Der Bau des neuen Bootshauses kann dank unzähliger Spenden und Fördermittel in diesem Jahr beginnen. Nun hat die Johanniter-Unfallhilfe den Calbenser Wassersportlern weitere 36 000 Euro aus ihrem Hochwasserfonds 2013 übergeben und ermöglicht damit weitere Anschaffungen.

Calbe l Kanu-Abteilungsleiterin Christel Löbert strahlt bis über beide Ohren. Am Mittwoch hat die Turn- und Sportgemeinschaft (TSG) Calbe den Bewilligungsbescheid über die Gewährung einer Spende von knapp 36 000 Euro erhalten. Bei dieser stolzen Summe reiste der ehrenamtliche Johanniter-Landesvorstand Hubertus Graf von der Schulenburg an das Calbenser Saaleufer, um den Bescheid persönlich zu übergeben.

Dabei war es der SPD-Bundestagsabgeordnete Burkhard Lischka, der Bürgermeister Sven Hause im November 2014 den entscheidenden Wink für eine Förderung gab. Der 50-jährige Parlamentarier wusste, dass bei der Johanniter-Unfall-Hilfe noch Spendenmittel zur Beseitigung der Folgeschäden des Hochwassers 2013 zur Verfügung standen. Daraufhin wurde das Areal des einstigen Bootshauses, das am 7. Juni 2013 unter Wasser stand und zusätzlich ausbrannte, in Augenschein genommen. Gemeinsam wurde erörtert, an welchen Stellen noch Unterstützungsbedarf erforderlich ist.

Für Pumpe, Rasentraktor und Sanitärcontainer

Daraufhin erarbeitete die TSG Calbe unter Federführung der Abteilung Kanu den Antrag. "Aus den bereitstehenden Mitteln sollen die Nutzung eines Sanitärcontainers, die Wiederbeschaffung eines Rasentraktors, die Beschaffung einer Brauchwasserpumpe sowie die Instandsetzung einiger Bootsschuppen erfolgen", erklärt Kanu-Chefin Christel Löbert. Dabei wollen die rund 200 Mitglieder, die mit rund 60 Mädchen und Jungen eine starke Kinder- und Jugendarbeit in der Saalestadt leisten, mit dem Wiederaufbau keine sprichwörtlich "goldenen Wasserhähne", betont Löbert. Vielmehr solle intelligent und nachhaltig sinnvoll der Stand vor der Katastrophe 2013 hergestellt werden. Sie hofft, dass noch im Sommer die ersten Bagger anrücken können. Rund 1,3 Millionen Euro wird das neue Bootshaus kosten, das nach den Plänen auf einer Aufschüttung mehr als einen Meter höher als der Vorgängerbau errichtet wird.

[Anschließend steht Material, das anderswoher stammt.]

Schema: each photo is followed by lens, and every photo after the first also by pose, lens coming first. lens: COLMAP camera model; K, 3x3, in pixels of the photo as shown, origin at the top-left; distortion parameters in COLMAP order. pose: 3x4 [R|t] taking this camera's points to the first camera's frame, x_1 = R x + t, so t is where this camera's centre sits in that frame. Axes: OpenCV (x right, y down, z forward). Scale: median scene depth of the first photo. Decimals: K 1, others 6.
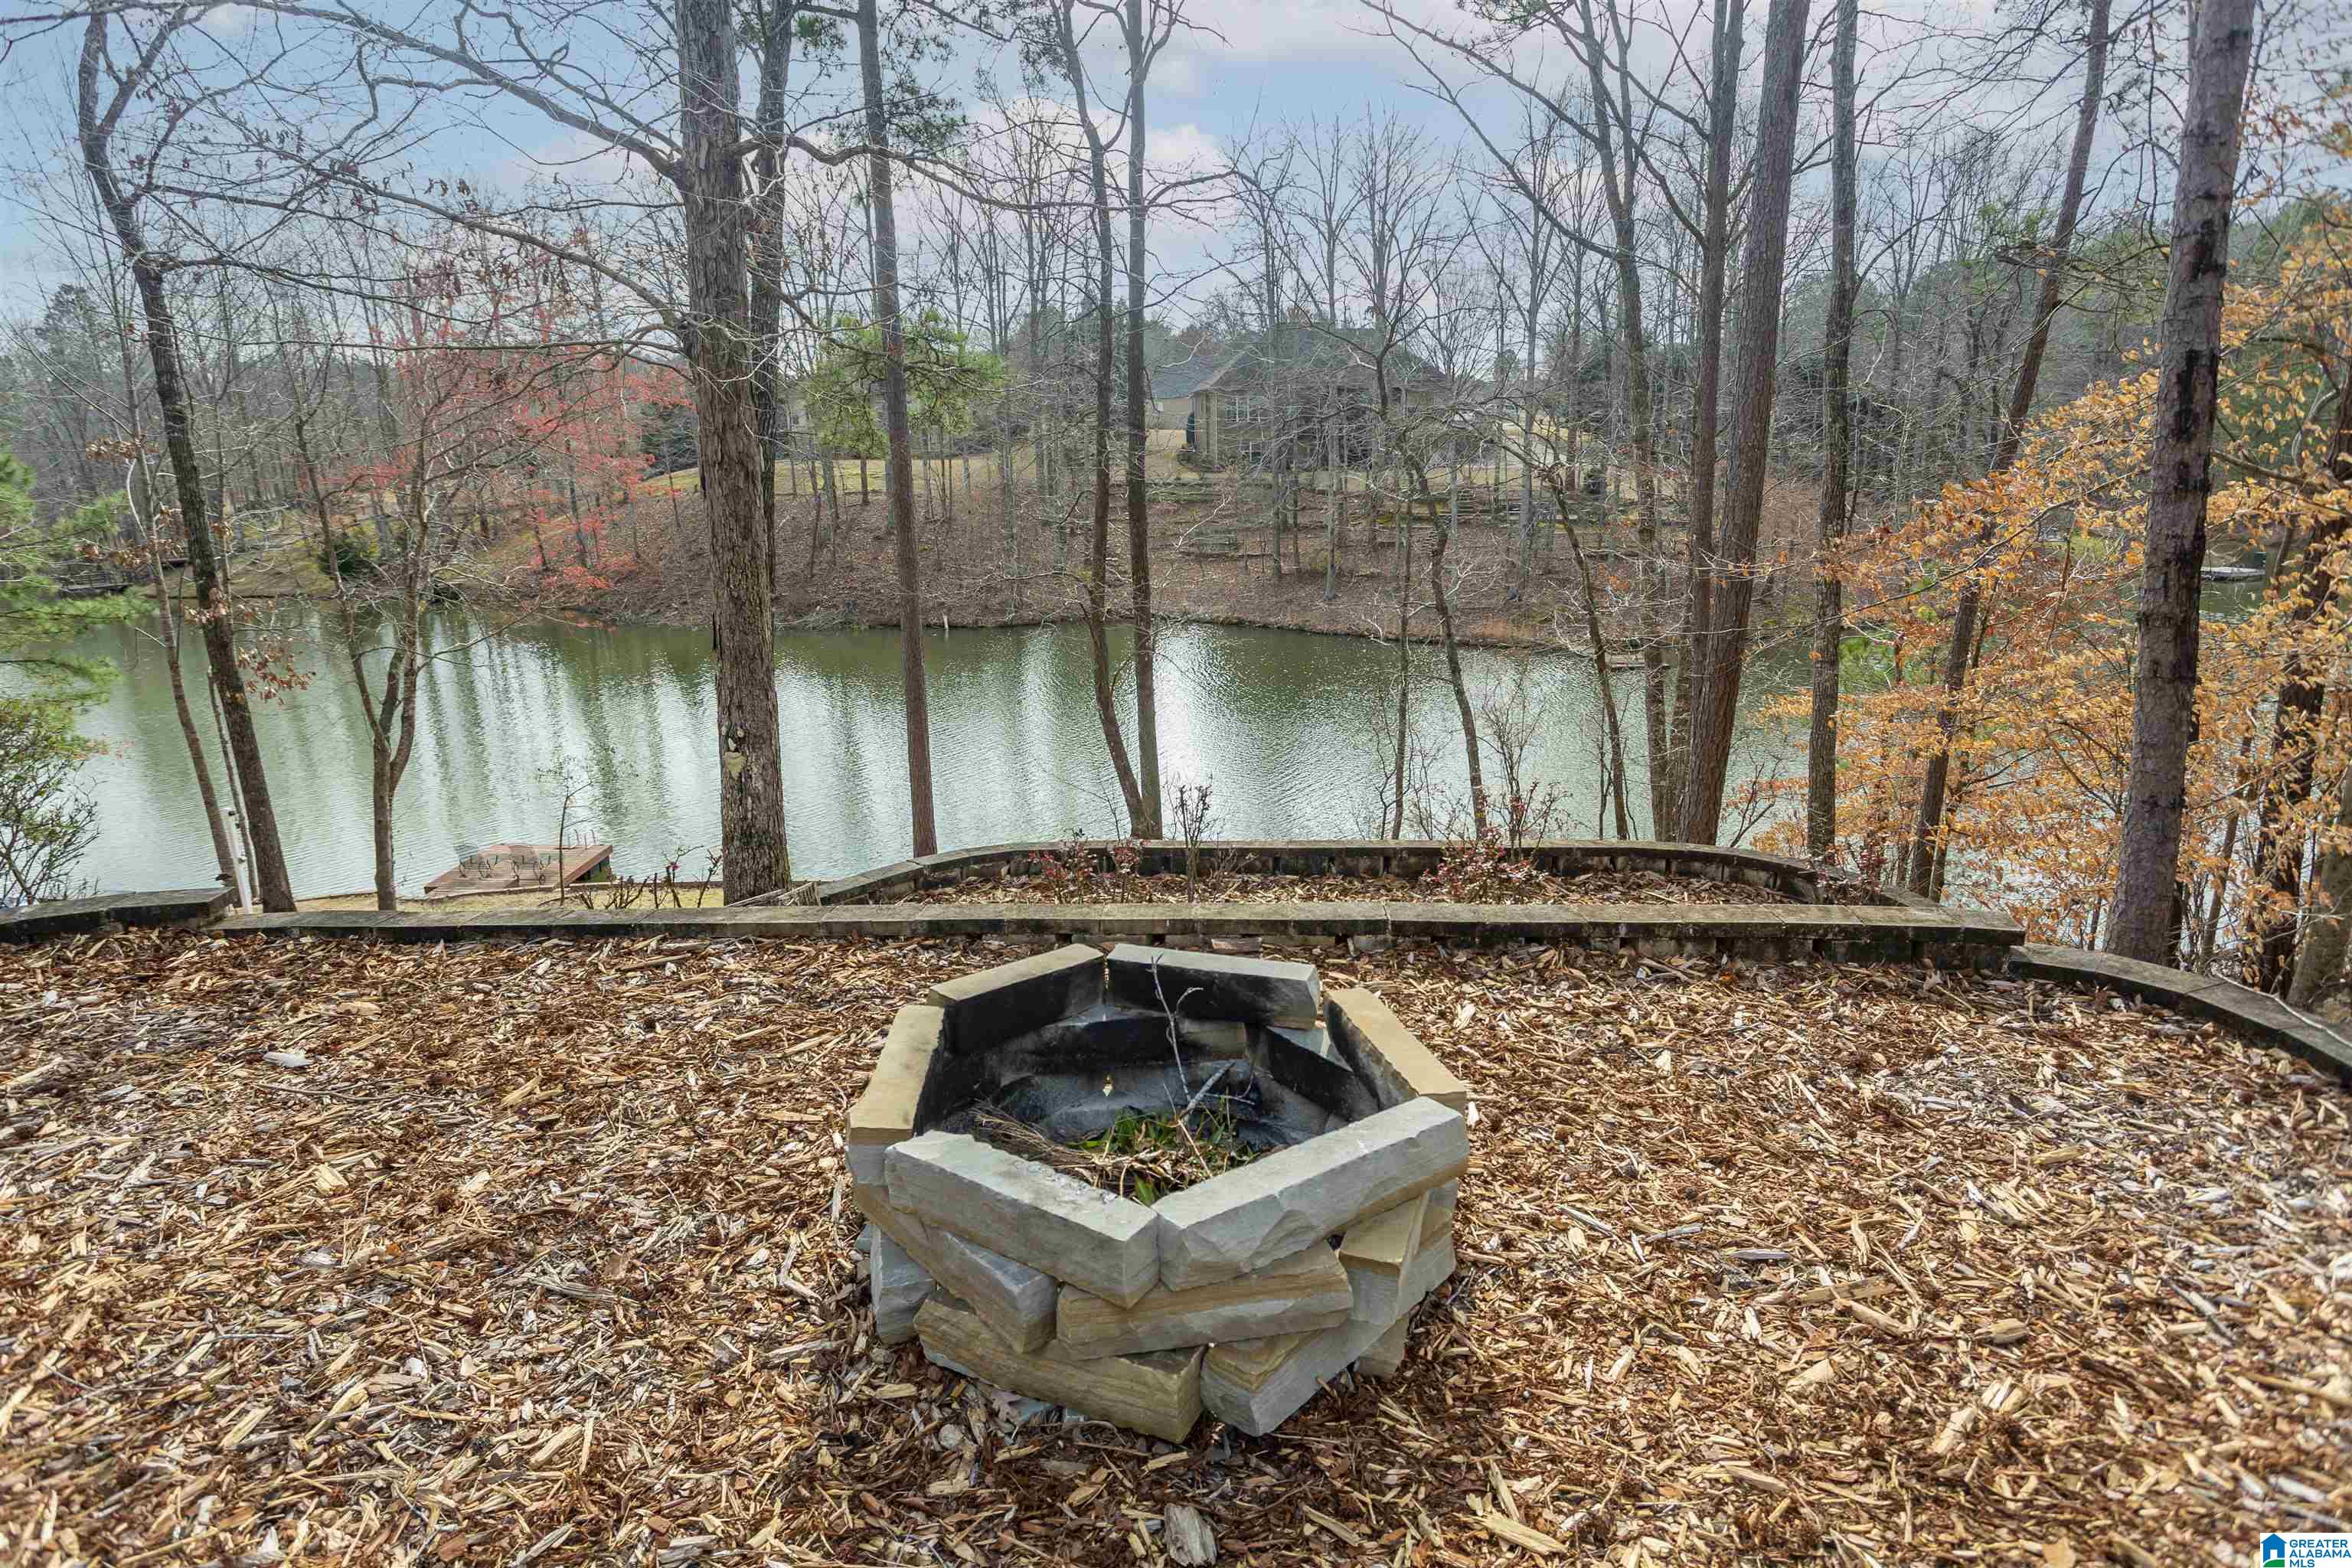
lens RADIAL K [[1339.5, 0, 1183.3], [0, 1339.5, 775.4], [0, 0, 1]] dist [0.000699, 0.000383]
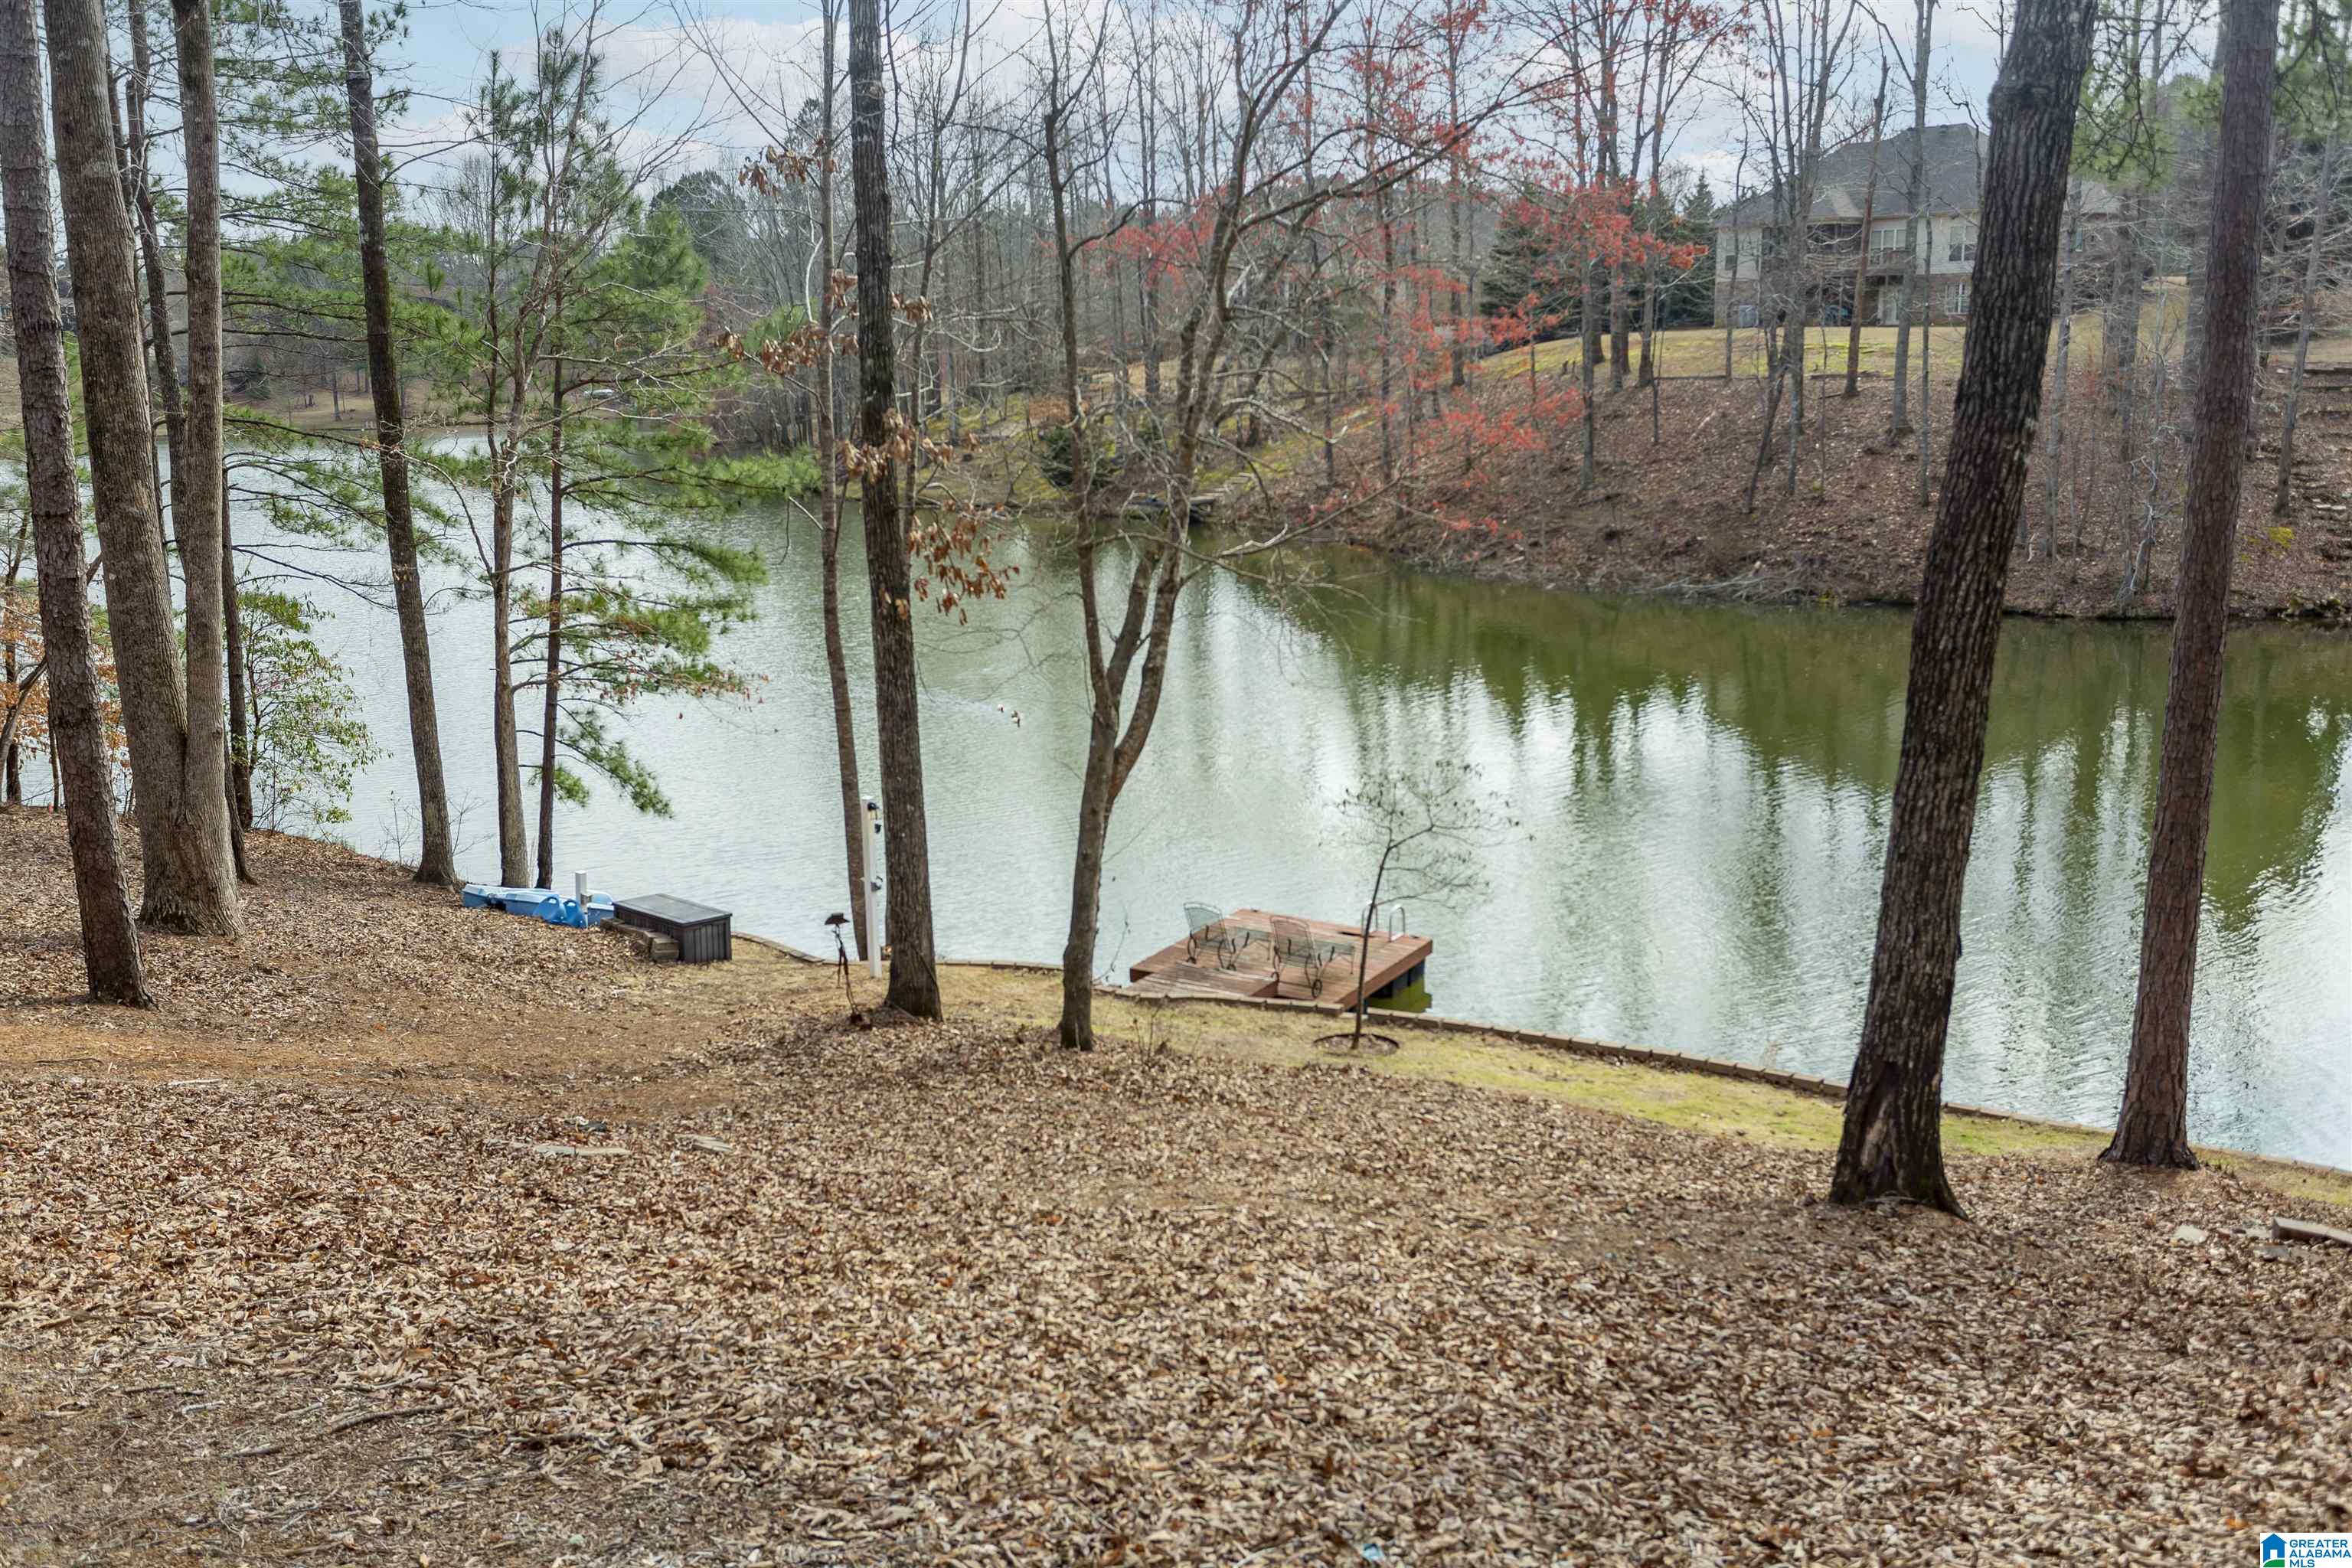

Sven Hause dankte allen Anwesenden für die kooperative Zusammenarbeit im Vorfeld der Antragstellung und im Rahmen der ständigen Gespräche sowie den Johannitern für die Ausreichung der Mittel aus dem Spendenaufkommen. Ein besonderes Dankeschön richtete er an den Bundestagsabgeordneten Lischka. "Er leistet mit seinen Mitarbeitern stets intensive und direkte Hilfe, wo sie dringend benötigt wird", so Hause, der bei dieser Gelegenheit auch für den zehnten Calbenser Dickbootcup am 20. Juni kräftig die Werbetrommel rührte.